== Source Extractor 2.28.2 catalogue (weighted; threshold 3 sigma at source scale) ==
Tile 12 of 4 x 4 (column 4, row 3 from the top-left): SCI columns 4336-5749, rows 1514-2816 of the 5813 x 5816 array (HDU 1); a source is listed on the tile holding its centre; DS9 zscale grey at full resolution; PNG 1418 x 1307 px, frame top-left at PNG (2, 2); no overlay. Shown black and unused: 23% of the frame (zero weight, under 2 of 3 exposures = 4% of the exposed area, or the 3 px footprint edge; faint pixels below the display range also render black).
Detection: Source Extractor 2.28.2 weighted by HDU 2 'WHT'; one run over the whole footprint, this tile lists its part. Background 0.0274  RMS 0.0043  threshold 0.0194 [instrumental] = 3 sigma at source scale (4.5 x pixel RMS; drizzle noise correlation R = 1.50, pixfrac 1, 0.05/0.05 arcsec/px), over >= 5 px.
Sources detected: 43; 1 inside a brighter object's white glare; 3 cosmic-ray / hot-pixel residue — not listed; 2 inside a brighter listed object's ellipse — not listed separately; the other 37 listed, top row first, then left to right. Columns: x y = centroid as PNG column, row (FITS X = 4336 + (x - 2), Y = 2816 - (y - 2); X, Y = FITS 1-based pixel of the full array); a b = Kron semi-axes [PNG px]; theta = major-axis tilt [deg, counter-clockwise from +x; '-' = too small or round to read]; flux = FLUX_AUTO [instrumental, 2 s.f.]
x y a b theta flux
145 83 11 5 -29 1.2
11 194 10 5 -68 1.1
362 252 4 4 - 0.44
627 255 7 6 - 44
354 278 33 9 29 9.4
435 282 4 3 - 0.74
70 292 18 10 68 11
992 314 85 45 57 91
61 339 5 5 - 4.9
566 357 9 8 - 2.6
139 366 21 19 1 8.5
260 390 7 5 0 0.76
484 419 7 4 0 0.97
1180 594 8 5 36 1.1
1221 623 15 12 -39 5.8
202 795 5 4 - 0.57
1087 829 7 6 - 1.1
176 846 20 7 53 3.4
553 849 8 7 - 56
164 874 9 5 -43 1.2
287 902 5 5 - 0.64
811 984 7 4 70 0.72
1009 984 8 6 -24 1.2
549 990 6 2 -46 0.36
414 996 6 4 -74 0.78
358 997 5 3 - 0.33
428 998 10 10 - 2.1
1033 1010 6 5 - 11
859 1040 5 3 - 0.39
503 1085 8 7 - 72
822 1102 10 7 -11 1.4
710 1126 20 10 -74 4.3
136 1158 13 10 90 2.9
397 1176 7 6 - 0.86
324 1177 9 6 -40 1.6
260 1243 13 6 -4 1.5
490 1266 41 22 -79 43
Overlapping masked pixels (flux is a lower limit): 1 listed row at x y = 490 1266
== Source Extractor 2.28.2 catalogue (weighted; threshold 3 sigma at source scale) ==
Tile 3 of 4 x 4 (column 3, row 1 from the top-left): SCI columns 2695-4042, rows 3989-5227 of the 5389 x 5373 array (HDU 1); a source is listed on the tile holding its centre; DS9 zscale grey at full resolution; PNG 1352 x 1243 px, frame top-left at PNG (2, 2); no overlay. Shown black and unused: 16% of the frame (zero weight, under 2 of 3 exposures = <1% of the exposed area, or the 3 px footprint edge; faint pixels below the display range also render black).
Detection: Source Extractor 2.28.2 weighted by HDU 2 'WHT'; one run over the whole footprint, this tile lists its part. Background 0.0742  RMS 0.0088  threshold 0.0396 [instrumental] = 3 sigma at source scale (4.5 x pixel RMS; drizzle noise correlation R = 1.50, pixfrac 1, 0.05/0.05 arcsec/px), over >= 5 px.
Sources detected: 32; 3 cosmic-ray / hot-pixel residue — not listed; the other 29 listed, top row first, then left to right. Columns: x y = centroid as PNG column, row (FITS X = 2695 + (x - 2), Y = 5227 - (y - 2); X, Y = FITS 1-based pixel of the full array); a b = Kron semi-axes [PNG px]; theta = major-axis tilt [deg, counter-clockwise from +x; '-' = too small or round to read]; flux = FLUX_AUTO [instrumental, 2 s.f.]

▸ Written instruction: Please report each line of the records above that contains the word "cosmic".

▸ The output:
Sources detected: 43; 1 inside a brighter object's white glare; 3 cosmic-ray / hot-pixel residue — not listed; 2 inside a brighter listed object's ellipse — not listed separately; the other 37 listed, top row first, then left to right. Columns: x y = centroid as PNG column, row (FITS X = 4336 + (x - 2), Y = 2816 - (y - 2); X, Y = FITS 1-based pixel of the full array); a b = Kron semi-axes [PNG px]; theta = major-axis tilt [deg, counter-clockwise from +x; '-' = too small or round to read]; flux = FLUX_AUTO [instrumental, 2 s.f.]
Sources detected: 32; 3 cosmic-ray / hot-pixel residue — not listed; the other 29 listed, top row first, then left to right. Columns: x y = centroid as PNG column, row (FITS X = 2695 + (x - 2), Y = 5227 - (y - 2); X, Y = FITS 1-based pixel of the full array); a b = Kron semi-axes [PNG px]; theta = major-axis tilt [deg, counter-clockwise from +x; '-' = too small or round to read]; flux = FLUX_AUTO [instrumental, 2 s.f.]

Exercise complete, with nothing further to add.